(Excerpts from a dataset)
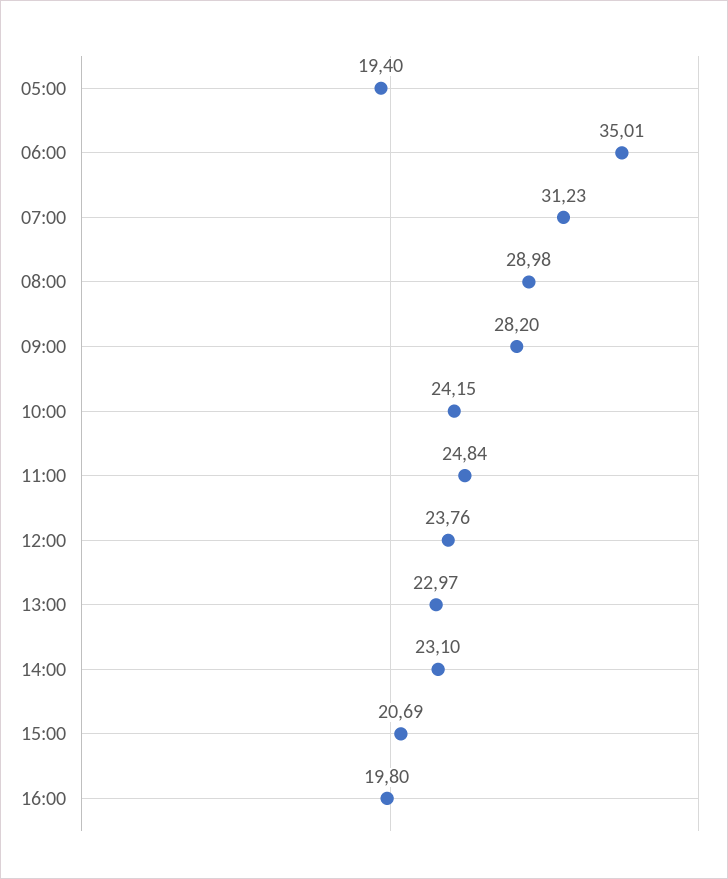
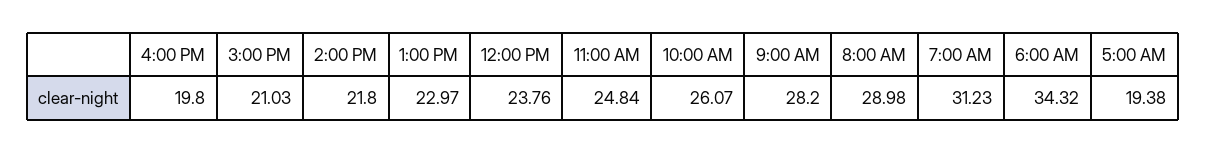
05:00: 19.4 -> 19.38
06:00: 35.01 -> 34.32
10:00: 24.15 -> 26.07
14:00: 23.1 -> 21.8
15:00: 20.69 -> 21.03

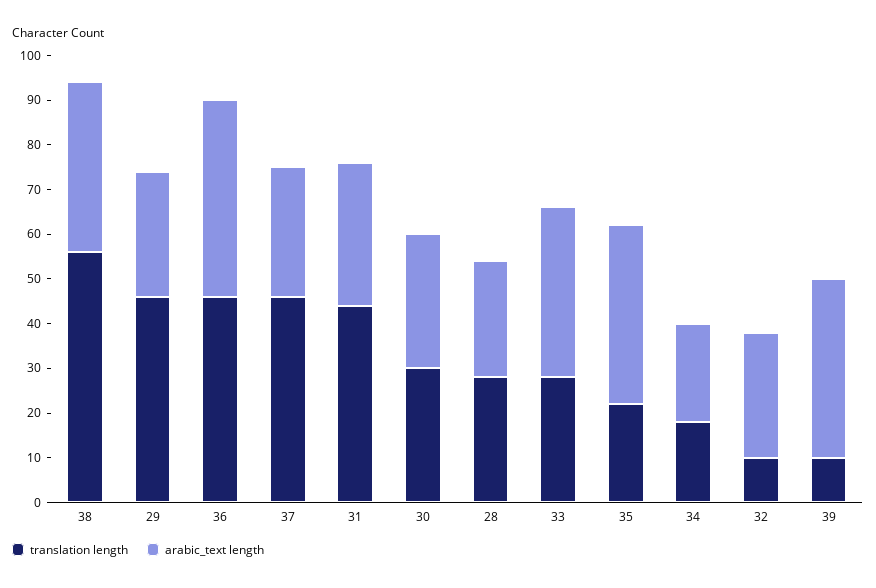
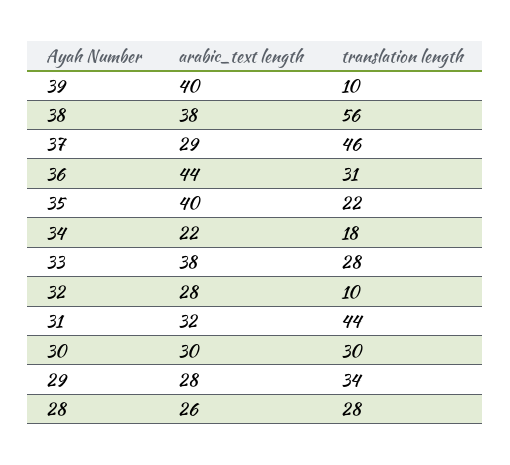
translation length, 29: 45 -> 34
translation length, 36: 45 -> 31

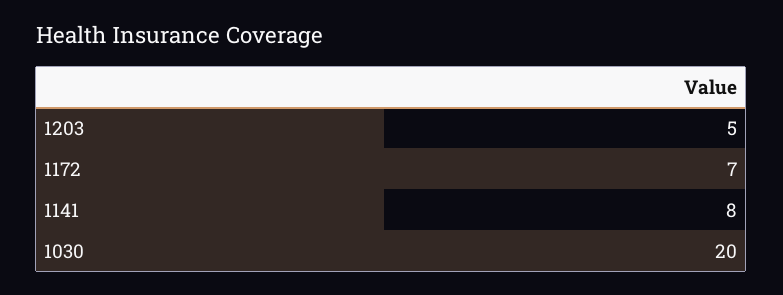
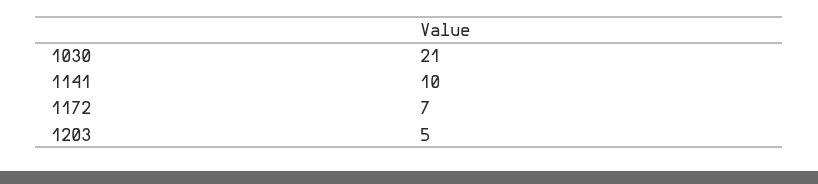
1141: 8 -> 10
1030: 20 -> 21

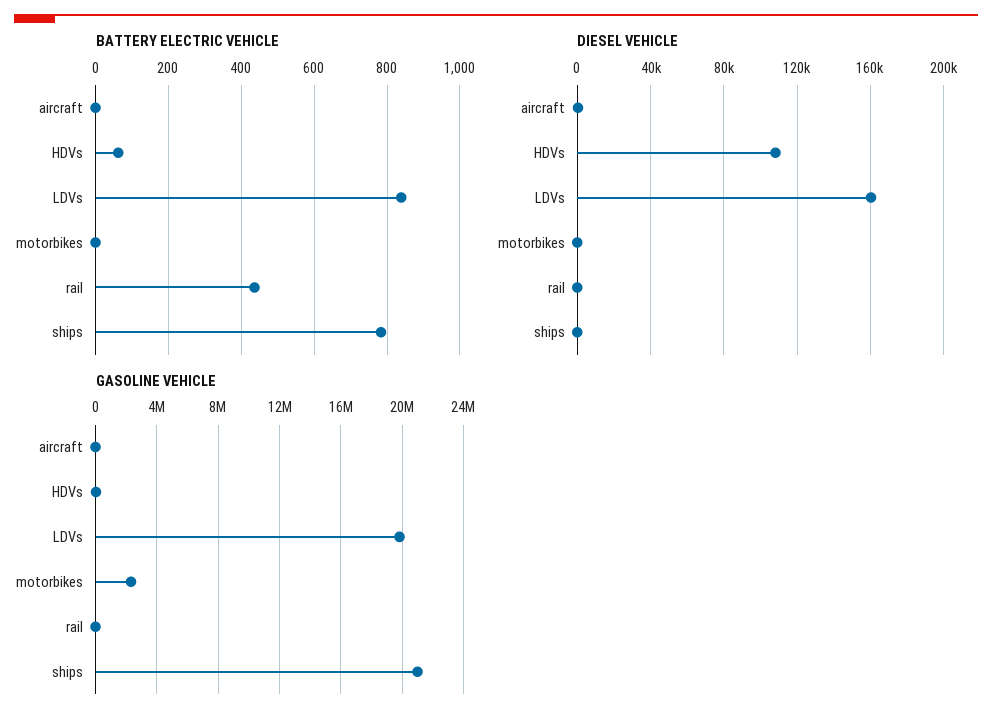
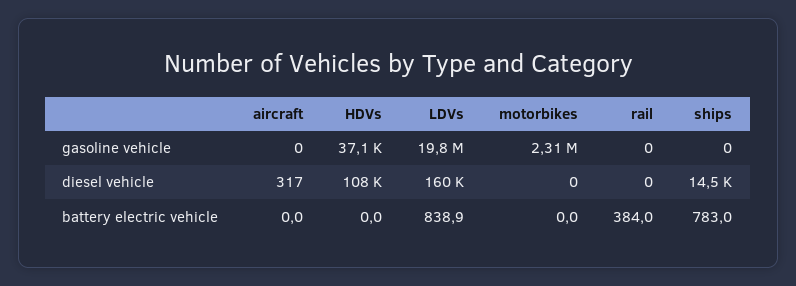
BATTERY ELECTRIC VEHICLE, HDVs: 60 -> 0
BATTERY ELECTRIC VEHICLE, rail: 440 -> 384
DIESEL VEHICLE, ships: 0 -> 14500
GASOLINE VEHICLE, ships: 21000000 -> 0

TASK DIRECTIONS
Search the records for lines holding the word "ships", then copy each line you find.

EXERCISE RESULT
DIESEL VEHICLE, ships: 0 -> 14500
GASOLINE VEHICLE, ships: 21000000 -> 0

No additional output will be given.